I am using window machine. I have json files(multiple) which is having application analyticsinfo's. I am reading those json files through filebeats and pushing it to logstash -->--->Elastic--->Kibana.
Content of these json files will grow quickly so i need a mechanism to delete the files immediately once beats harvest it and simultaneously regenerate the new json files . are there any ways to achieve this in filebeats?

ruflin · April 24, 2019, 9:13am

There is no direct way to do this in Filebeat. One thing you could do is writing a small script which checks the registry file. And as soon as the size of the file == offset in the Filebeat registry file, you can delete it (assuming filebeat is always a bit behind in reading). You would have a small delay but I would assume this is acceptable?

prabhat_ranjan · April 24, 2019, 9:20am

Appreciate the response. As suggested,am planning to do the same on single instance.

It would be great if can get below clarifications too.

Will there be any chance of data loss in any use cases? i will be having 3-4 log files.
My application will be hosted on multiple instance and each instance will have their own log,so it imply us to create this job on each instance. Is there any centralized way to do the same for large scale application hosted on multi instances/server or on cloud?
Can we expect Elastic team to build some mechanism to support this in future? This will be kind of + for ES community.
Do you suggest to have any queue mechanism(Kafka/Rabbitmq) to prevent any data loss.

Thanks and Regards,
Cheers!!

ruflin · April 25, 2019, 2:01pm

The offset is only written to the registry if the data was successfully published. So if you read the offset from the registry you should be on the safe side. Not sure how 3-4 log files play into this?
As the registry is local to each instance and state is local, this would have to be local. I assume you could deploy the script the same way you deploy filebeat.
There is an open Github issue for this. My current personal take is that log deletion is not a responsibility of a log shipper but that is just my personal view
For the full data loss discussion, I think the more movable parts you have the more likely you can loose data. But the devil is always in the detail. Do you need LS in between or could you ship to ES directly?

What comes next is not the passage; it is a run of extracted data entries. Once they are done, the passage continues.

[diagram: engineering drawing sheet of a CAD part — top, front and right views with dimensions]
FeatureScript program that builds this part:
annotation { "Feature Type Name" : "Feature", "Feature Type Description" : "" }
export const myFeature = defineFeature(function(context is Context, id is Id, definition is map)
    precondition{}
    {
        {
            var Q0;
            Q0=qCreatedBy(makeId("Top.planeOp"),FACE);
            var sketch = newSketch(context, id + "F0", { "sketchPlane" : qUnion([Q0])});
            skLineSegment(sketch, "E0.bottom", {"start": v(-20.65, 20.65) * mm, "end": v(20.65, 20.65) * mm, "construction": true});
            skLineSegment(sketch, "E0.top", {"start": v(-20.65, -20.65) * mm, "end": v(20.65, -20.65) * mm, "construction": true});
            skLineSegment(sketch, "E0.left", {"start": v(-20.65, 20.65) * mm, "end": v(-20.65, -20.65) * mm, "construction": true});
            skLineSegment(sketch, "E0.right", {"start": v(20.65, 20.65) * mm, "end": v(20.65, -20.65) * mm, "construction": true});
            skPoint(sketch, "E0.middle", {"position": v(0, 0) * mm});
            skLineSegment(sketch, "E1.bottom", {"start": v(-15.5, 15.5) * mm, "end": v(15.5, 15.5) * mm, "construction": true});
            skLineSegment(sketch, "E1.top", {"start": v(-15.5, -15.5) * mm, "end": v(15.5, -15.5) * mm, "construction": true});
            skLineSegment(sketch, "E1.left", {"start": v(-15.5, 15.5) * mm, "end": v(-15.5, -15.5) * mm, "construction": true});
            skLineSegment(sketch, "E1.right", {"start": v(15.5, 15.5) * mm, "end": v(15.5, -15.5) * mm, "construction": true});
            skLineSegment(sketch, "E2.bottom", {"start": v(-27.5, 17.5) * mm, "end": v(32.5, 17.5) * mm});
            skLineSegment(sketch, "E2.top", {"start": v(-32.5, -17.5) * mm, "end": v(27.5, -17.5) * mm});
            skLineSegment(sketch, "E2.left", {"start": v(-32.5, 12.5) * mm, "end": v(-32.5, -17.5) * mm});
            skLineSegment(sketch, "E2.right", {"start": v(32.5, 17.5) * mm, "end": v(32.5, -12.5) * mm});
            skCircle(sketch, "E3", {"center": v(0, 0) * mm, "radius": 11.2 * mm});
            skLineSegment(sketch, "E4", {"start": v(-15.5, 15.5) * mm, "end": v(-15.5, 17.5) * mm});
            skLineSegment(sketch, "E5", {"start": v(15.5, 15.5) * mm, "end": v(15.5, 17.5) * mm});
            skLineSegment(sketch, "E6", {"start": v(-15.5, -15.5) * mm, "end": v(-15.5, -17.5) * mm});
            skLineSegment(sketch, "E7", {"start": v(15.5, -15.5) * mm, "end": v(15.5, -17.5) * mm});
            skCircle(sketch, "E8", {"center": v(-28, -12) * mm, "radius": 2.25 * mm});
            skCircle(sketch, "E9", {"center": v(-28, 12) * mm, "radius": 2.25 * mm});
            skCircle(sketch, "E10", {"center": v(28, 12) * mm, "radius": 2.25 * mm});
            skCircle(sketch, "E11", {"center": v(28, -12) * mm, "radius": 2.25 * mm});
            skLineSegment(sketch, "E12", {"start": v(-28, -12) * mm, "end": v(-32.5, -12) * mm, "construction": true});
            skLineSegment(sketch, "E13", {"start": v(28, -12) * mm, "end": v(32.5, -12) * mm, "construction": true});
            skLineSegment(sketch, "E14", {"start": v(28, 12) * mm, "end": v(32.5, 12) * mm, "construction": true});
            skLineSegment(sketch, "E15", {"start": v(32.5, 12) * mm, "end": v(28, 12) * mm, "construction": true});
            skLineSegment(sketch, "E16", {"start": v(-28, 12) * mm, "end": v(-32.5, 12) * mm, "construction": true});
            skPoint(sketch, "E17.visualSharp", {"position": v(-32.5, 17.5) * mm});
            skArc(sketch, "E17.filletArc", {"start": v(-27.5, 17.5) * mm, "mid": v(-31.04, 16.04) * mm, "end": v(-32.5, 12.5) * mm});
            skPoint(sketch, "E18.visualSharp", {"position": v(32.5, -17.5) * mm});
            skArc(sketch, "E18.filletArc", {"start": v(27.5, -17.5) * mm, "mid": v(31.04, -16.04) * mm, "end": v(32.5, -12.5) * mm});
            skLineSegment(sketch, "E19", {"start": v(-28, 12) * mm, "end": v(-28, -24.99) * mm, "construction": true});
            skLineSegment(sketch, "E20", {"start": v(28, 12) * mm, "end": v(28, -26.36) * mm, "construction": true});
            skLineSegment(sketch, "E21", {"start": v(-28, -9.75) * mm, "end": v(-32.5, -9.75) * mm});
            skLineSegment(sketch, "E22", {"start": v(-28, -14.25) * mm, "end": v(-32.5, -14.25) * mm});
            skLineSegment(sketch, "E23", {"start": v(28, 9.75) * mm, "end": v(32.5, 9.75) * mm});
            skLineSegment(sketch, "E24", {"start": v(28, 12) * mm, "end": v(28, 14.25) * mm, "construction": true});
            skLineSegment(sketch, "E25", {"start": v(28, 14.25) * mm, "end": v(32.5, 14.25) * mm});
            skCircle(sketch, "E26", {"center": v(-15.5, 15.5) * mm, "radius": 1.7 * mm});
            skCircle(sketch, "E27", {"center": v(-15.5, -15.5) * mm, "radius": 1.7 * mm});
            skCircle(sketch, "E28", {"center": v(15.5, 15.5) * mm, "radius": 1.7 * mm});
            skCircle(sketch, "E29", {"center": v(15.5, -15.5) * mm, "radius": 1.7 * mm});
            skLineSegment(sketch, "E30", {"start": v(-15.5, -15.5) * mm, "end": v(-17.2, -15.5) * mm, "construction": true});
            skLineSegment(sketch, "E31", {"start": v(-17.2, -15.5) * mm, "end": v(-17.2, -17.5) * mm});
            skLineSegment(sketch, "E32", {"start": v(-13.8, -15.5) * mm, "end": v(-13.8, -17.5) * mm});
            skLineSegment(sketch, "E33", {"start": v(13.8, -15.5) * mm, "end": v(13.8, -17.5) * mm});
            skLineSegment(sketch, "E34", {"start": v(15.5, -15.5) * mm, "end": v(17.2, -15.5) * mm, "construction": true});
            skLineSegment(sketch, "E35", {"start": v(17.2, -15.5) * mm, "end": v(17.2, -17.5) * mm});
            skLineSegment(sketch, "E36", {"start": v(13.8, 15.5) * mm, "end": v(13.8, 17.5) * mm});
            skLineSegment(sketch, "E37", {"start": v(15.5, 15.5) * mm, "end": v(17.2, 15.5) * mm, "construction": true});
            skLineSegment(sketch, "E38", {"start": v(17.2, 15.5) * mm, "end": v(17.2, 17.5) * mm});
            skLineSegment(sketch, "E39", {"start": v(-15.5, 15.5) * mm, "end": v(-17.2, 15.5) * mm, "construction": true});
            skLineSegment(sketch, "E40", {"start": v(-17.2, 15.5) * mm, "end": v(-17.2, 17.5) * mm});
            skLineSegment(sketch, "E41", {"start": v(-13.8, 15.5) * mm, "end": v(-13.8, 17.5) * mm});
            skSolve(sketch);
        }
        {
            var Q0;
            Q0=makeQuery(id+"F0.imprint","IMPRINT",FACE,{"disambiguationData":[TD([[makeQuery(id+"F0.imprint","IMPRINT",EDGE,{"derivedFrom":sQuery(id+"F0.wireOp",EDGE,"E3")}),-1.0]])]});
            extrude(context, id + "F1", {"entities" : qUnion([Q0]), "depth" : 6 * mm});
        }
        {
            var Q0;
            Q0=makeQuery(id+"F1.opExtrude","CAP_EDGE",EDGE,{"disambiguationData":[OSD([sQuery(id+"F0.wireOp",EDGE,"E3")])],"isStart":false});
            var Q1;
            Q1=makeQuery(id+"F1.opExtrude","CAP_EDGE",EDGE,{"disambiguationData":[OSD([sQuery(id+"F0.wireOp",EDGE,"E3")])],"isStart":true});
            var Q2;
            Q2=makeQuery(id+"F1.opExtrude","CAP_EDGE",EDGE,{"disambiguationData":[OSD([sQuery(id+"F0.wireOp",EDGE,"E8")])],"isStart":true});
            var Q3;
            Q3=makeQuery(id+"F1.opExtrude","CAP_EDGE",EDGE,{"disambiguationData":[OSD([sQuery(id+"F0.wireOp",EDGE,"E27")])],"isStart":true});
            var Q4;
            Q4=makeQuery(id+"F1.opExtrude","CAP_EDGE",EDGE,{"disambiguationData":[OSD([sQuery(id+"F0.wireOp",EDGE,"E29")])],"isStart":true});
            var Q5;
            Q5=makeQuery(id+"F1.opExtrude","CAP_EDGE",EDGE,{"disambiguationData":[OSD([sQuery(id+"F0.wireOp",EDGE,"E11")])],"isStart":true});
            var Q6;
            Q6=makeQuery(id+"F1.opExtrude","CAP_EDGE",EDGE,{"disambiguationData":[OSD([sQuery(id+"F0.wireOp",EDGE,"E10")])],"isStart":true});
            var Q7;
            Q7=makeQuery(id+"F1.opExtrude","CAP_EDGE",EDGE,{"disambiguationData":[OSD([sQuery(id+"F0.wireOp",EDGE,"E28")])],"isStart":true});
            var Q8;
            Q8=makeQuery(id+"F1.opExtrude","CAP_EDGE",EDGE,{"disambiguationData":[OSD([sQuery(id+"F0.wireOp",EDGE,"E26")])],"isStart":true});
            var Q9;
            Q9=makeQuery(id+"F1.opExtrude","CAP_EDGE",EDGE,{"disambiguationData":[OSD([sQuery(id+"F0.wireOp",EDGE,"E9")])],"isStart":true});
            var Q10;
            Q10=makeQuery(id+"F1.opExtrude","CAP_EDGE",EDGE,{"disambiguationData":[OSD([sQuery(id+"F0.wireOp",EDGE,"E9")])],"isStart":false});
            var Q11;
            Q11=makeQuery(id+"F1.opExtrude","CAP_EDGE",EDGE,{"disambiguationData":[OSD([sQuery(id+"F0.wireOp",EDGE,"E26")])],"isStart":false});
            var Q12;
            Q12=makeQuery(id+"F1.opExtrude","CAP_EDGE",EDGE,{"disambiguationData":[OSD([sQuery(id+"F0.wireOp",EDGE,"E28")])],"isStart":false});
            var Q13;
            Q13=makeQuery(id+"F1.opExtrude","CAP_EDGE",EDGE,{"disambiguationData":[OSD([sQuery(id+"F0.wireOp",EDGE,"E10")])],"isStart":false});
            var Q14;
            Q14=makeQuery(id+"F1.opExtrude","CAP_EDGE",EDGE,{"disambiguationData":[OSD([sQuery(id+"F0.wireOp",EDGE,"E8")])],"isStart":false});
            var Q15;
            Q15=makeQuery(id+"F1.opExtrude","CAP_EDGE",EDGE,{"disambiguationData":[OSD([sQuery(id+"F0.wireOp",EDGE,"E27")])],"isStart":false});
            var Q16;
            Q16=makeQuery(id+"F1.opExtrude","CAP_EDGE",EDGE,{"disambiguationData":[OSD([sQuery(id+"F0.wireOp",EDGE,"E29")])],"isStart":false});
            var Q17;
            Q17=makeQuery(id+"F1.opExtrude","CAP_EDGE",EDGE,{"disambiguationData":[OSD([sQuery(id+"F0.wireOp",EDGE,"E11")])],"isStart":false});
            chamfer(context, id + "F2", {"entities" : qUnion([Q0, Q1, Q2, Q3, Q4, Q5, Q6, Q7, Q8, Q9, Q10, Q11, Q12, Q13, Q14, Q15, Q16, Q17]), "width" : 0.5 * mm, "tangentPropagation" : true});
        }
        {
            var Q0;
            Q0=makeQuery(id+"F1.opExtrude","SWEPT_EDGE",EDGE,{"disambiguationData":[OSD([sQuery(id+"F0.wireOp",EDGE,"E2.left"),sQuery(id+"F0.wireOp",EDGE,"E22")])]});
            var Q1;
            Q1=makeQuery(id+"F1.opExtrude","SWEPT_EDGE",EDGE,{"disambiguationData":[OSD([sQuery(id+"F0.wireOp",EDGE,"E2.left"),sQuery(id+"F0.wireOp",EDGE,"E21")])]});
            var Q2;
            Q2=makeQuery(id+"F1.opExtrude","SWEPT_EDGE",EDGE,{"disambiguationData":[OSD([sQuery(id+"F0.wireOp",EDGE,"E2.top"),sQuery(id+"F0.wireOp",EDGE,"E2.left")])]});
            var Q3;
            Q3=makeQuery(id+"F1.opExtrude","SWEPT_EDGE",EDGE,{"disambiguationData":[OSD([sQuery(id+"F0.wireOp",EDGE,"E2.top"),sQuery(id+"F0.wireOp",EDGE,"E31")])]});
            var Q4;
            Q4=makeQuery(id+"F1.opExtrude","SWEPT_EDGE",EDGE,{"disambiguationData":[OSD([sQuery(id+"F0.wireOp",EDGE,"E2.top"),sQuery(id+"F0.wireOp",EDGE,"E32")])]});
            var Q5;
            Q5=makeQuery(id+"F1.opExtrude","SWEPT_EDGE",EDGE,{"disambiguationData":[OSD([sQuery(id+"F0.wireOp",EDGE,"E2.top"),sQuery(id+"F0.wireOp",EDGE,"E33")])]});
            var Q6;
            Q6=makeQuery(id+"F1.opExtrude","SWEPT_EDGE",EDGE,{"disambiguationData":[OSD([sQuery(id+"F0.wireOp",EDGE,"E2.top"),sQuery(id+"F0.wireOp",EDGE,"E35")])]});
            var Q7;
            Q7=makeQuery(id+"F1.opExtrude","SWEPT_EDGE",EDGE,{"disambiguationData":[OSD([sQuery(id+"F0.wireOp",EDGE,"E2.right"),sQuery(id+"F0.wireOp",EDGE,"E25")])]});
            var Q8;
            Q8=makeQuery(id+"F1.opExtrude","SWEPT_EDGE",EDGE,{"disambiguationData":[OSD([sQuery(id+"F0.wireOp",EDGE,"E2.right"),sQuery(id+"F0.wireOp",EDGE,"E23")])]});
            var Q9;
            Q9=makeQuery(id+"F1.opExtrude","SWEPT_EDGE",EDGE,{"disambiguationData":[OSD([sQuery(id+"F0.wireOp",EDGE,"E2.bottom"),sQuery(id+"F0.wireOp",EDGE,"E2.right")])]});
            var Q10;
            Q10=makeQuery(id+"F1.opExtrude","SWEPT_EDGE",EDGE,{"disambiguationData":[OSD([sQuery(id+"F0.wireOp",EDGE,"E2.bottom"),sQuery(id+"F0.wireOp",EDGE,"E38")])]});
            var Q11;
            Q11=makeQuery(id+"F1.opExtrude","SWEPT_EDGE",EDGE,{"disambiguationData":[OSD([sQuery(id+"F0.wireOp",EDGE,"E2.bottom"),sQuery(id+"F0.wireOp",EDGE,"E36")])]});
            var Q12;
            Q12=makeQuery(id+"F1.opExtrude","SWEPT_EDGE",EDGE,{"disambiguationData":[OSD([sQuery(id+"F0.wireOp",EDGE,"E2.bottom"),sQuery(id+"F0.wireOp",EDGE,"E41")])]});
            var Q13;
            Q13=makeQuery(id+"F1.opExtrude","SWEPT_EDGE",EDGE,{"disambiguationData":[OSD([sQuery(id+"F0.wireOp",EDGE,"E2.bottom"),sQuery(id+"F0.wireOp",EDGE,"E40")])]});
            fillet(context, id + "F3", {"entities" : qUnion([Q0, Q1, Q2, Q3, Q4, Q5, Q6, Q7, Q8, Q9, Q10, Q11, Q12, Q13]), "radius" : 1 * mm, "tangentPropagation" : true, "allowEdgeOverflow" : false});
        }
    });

prabhat_ranjan · April 29, 2019, 7:15am

Great! Appreciate on the response. Yes, i would be needing logstash in between to communicate to ES.
My scenario is having multiple instances and each instance with multi logs(separate exception,event & track files) will be transmitting the data to either 1 logstash or different logstash. From logstash ,this will be going to common ES/Kiabana.
I am thinking of having kafka in between to build a queue system or to ensure the prevention of data loss.
Kindly suggest. Any input on the design would be great.

Thanks & Regards,
Prabhat Ranjan.

prabhat_ranjan · April 29, 2019, 7:35am

Also, fyi, below is my sample powershell script to delete the files on window server.
Function Remove-AnalyticsLog {
[CmdletBinding()]
Param(
[Parameter(Mandatory=$true)][string]$registryfilelocation)
Process
{ Write-Host "FileBeat registry is valid JSON string";
$text = Get-Content $registryfilelocation -Raw
try {
$filebeatRegister = ConvertFrom-Json $text -ErrorAction Stop;
$validJson = $true;
}
catch
{
$validJson = $false;
}

	if ($validJson) 
	{  
		Write-Host "FileBeat registry is valid JSON string";
		foreach ($line in $filebeatRegister ) 
		{
			if([System.IO.File]::Exists($line.source)) 
			{	     
				$offset=$line.offset;		 
				$size =(Get-Item $line.source).length;
				Write-Host ($line.source + " size on disk:--" +$size+ " :-offset value on filebeat registry:--" +$offset);
				if($offset-eq $size)
				{
                                        /*Write code to delete files */
					Write-Host ($line.source + "Can be deleted");
	                             
				}
				else
				{
				Write-Host ($line.source + "File not processed, offset: "+ $offset);
				}		 
			}
			else 
			{
				Write-Host ($line.source + "Not exists");
			}	
		}
	} 
	else 
		{
		  Write-Host "FileBeat registry is not a valid JSON string";
		}
    
}

}

system · May 27, 2019, 7:42am

This topic was automatically closed 28 days after the last reply. New replies are no longer allowed.